*Task details:* Rewrite the entries below, substituting "binomial" for every "scientific name" and leaving the rest unchanged.

*The input:*
>>
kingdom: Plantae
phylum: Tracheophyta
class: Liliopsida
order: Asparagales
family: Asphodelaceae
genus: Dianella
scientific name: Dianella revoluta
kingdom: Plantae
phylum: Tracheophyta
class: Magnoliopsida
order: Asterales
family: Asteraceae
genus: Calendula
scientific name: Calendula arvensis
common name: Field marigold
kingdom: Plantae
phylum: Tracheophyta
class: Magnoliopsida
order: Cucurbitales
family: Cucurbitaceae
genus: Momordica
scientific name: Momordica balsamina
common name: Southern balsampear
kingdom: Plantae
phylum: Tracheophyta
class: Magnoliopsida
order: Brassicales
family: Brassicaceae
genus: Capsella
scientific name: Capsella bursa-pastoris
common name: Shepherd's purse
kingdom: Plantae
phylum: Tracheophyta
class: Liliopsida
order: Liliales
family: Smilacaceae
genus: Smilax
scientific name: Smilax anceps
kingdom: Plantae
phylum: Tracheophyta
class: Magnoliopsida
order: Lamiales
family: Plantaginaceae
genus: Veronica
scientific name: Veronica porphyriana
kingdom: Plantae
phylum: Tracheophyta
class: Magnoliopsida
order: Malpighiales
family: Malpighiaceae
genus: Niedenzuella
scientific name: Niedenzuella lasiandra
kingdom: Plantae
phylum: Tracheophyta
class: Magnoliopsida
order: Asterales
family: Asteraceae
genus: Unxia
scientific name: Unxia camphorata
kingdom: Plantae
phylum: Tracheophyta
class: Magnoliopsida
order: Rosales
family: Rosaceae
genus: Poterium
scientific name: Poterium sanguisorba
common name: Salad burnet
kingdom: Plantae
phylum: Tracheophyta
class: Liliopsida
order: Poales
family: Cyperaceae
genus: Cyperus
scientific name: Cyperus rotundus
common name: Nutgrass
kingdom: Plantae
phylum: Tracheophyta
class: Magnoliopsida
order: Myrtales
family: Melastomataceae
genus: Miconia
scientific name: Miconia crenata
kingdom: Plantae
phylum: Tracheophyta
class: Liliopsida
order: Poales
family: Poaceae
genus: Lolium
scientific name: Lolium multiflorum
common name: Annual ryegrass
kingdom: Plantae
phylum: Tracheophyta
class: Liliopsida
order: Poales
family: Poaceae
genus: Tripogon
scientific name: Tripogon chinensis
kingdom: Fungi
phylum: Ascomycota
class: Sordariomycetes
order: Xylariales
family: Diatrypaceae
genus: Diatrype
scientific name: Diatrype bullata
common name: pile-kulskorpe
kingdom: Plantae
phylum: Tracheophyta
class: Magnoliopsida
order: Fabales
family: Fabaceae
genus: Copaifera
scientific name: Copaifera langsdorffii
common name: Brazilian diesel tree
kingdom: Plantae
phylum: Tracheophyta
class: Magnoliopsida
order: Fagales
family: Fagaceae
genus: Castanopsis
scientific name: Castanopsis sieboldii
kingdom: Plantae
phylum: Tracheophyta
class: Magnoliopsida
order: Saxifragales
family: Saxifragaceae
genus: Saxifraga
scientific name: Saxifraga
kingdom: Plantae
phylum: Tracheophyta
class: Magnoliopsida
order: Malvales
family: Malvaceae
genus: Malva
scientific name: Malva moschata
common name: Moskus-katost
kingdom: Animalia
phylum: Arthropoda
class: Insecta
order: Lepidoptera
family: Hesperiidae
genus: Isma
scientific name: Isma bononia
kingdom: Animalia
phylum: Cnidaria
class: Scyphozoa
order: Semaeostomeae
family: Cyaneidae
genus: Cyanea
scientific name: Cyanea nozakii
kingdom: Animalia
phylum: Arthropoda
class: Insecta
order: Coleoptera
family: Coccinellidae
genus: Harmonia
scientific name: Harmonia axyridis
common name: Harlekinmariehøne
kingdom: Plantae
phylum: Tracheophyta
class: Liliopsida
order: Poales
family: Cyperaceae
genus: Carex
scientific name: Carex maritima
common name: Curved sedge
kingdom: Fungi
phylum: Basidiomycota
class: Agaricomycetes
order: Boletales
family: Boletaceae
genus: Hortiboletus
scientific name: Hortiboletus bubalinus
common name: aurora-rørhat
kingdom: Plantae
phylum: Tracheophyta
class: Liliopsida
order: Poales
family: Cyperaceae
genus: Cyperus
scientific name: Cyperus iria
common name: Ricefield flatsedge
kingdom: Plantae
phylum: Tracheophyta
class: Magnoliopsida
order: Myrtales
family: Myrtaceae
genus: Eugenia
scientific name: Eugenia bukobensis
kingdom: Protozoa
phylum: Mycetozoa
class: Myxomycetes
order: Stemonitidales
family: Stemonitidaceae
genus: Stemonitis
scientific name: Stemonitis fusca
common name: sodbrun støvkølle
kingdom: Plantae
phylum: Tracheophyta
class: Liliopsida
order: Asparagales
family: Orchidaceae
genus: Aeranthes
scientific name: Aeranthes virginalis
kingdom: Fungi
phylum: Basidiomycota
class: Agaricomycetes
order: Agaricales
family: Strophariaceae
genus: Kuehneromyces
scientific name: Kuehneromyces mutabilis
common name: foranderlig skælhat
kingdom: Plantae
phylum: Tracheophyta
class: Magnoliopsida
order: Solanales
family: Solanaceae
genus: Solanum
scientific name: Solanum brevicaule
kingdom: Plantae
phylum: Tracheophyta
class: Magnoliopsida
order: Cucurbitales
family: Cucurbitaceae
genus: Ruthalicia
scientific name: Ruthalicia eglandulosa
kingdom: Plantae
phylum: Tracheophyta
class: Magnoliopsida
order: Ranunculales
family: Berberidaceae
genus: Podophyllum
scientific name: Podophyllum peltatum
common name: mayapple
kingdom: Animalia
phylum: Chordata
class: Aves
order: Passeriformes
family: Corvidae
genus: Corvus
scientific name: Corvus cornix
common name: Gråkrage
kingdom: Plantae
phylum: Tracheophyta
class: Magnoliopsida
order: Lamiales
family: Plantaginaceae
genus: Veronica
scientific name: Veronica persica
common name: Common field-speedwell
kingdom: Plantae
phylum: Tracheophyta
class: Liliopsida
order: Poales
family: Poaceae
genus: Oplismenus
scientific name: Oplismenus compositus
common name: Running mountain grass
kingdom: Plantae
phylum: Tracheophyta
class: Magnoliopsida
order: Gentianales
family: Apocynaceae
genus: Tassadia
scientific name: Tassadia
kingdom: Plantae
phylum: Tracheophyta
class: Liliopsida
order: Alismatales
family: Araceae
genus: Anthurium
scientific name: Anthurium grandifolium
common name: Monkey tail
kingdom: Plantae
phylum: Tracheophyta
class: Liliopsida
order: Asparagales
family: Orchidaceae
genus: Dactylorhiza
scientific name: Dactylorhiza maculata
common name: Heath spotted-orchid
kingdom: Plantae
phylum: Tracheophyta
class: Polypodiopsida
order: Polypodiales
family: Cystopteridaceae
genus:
<<
*Final result:*
kingdom: Plantae
phylum: Tracheophyta
class: Liliopsida
order: Asparagales
family: Asphodelaceae
genus: Dianella
binomial: Dianella revoluta
kingdom: Plantae
phylum: Tracheophyta
class: Magnoliopsida
order: Asterales
family: Asteraceae
genus: Calendula
binomial: Calendula arvensis
common name: Field marigold
kingdom: Plantae
phylum: Tracheophyta
class: Magnoliopsida
order: Cucurbitales
family: Cucurbitaceae
genus: Momordica
binomial: Momordica balsamina
common name: Southern balsampear
kingdom: Plantae
phylum: Tracheophyta
class: Magnoliopsida
order: Brassicales
family: Brassicaceae
genus: Capsella
binomial: Capsella bursa-pastoris
common name: Shepherd's purse
kingdom: Plantae
phylum: Tracheophyta
class: Liliopsida
order: Liliales
family: Smilacaceae
genus: Smilax
binomial: Smilax anceps
kingdom: Plantae
phylum: Tracheophyta
class: Magnoliopsida
order: Lamiales
family: Plantaginaceae
genus: Veronica
binomial: Veronica porphyriana
kingdom: Plantae
phylum: Tracheophyta
class: Magnoliopsida
order: Malpighiales
family: Malpighiaceae
genus: Niedenzuella
binomial: Niedenzuella lasiandra
kingdom: Plantae
phylum: Tracheophyta
class: Magnoliopsida
order: Asterales
family: Asteraceae
genus: Unxia
binomial: Unxia camphorata
kingdom: Plantae
phylum: Tracheophyta
class: Magnoliopsida
order: Rosales
family: Rosaceae
genus: Poterium
binomial: Poterium sanguisorba
common name: Salad burnet
kingdom: Plantae
phylum: Tracheophyta
class: Liliopsida
order: Poales
family: Cyperaceae
genus: Cyperus
binomial: Cyperus rotundus
common name: Nutgrass
kingdom: Plantae
phylum: Tracheophyta
class: Magnoliopsida
order: Myrtales
family: Melastomataceae
genus: Miconia
binomial: Miconia crenata
kingdom: Plantae
phylum: Tracheophyta
class: Liliopsida
order: Poales
family: Poaceae
genus: Lolium
binomial: Lolium multiflorum
common name: Annual ryegrass
kingdom: Plantae
phylum: Tracheophyta
class: Liliopsida
order: Poales
family: Poaceae
genus: Tripogon
binomial: Tripogon chinensis
kingdom: Fungi
phylum: Ascomycota
class: Sordariomycetes
order: Xylariales
family: Diatrypaceae
genus: Diatrype
binomial: Diatrype bullata
common name: pile-kulskorpe
kingdom: Plantae
phylum: Tracheophyta
class: Magnoliopsida
order: Fabales
family: Fabaceae
genus: Copaifera
binomial: Copaifera langsdorffii
common name: Brazilian diesel tree
kingdom: Plantae
phylum: Tracheophyta
class: Magnoliopsida
order: Fagales
family: Fagaceae
genus: Castanopsis
binomial: Castanopsis sieboldii
kingdom: Plantae
phylum: Tracheophyta
class: Magnoliopsida
order: Saxifragales
family: Saxifragaceae
genus: Saxifraga
binomial: Saxifraga
kingdom: Plantae
phylum: Tracheophyta
class: Magnoliopsida
order: Malvales
family: Malvaceae
genus: Malva
binomial: Malva moschata
common name: Moskus-katost
kingdom: Animalia
phylum: Arthropoda
class: Insecta
order: Lepidoptera
family: Hesperiidae
genus: Isma
binomial: Isma bononia
kingdom: Animalia
phylum: Cnidaria
class: Scyphozoa
order: Semaeostomeae
family: Cyaneidae
genus: Cyanea
binomial: Cyanea nozakii
kingdom: Animalia
phylum: Arthropoda
class: Insecta
order: Coleoptera
family: Coccinellidae
genus: Harmonia
binomial: Harmonia axyridis
common name: Harlekinmariehøne
kingdom: Plantae
phylum: Tracheophyta
class: Liliopsida
order: Poales
family: Cyperaceae
genus: Carex
binomial: Carex maritima
common name: Curved sedge
kingdom: Fungi
phylum: Basidiomycota
class: Agaricomycetes
order: Boletales
family: Boletaceae
genus: Hortiboletus
binomial: Hortiboletus bubalinus
common name: aurora-rørhat
kingdom: Plantae
phylum: Tracheophyta
class: Liliopsida
order: Poales
family: Cyperaceae
genus: Cyperus
binomial: Cyperus iria
common name: Ricefield flatsedge
kingdom: Plantae
phylum: Tracheophyta
class: Magnoliopsida
order: Myrtales
family: Myrtaceae
genus: Eugenia
binomial: Eugenia bukobensis
kingdom: Protozoa
phylum: Mycetozoa
class: Myxomycetes
order: Stemonitidales
family: Stemonitidaceae
genus: Stemonitis
binomial: Stemonitis fusca
common name: sodbrun støvkølle
kingdom: Plantae
phylum: Tracheophyta
class: Liliopsida
order: Asparagales
family: Orchidaceae
genus: Aeranthes
binomial: Aeranthes virginalis
kingdom: Fungi
phylum: Basidiomycota
class: Agaricomycetes
order: Agaricales
family: Strophariaceae
genus: Kuehneromyces
binomial: Kuehneromyces mutabilis
common name: foranderlig skælhat
kingdom: Plantae
phylum: Tracheophyta
class: Magnoliopsida
order: Solanales
family: Solanaceae
genus: Solanum
binomial: Solanum brevicaule
kingdom: Plantae
phylum: Tracheophyta
class: Magnoliopsida
order: Cucurbitales
family: Cucurbitaceae
genus: Ruthalicia
binomial: Ruthalicia eglandulosa
kingdom: Plantae
phylum: Tracheophyta
class: Magnoliopsida
order: Ranunculales
family: Berberidaceae
genus: Podophyllum
binomial: Podophyllum peltatum
common name: mayapple
kingdom: Animalia
phylum: Chordata
class: Aves
order: Passeriformes
family: Corvidae
genus: Corvus
binomial: Corvus cornix
common name: Gråkrage
kingdom: Plantae
phylum: Tracheophyta
class: Magnoliopsida
order: Lamiales
family: Plantaginaceae
genus: Veronica
binomial: Veronica persica
common name: Common field-speedwell
kingdom: Plantae
phylum: Tracheophyta
class: Liliopsida
order: Poales
family: Poaceae
genus: Oplismenus
binomial: Oplismenus compositus
common name: Running mountain grass
kingdom: Plantae
phylum: Tracheophyta
class: Magnoliopsida
order: Gentianales
family: Apocynaceae
genus: Tassadia
binomial: Tassadia
kingdom: Plantae
phylum: Tracheophyta
class: Liliopsida
order: Alismatales
family: Araceae
genus: Anthurium
binomial: Anthurium grandifolium
common name: Monkey tail
kingdom: Plantae
phylum: Tracheophyta
class: Liliopsida
order: Asparagales
family: Orchidaceae
genus: Dactylorhiza
binomial: Dactylorhiza maculata
common name: Heath spotted-orchid
kingdom: Plantae
phylum: Tracheophyta
class: Polypodiopsida
order: Polypodiales
family: Cystopteridaceae
genus:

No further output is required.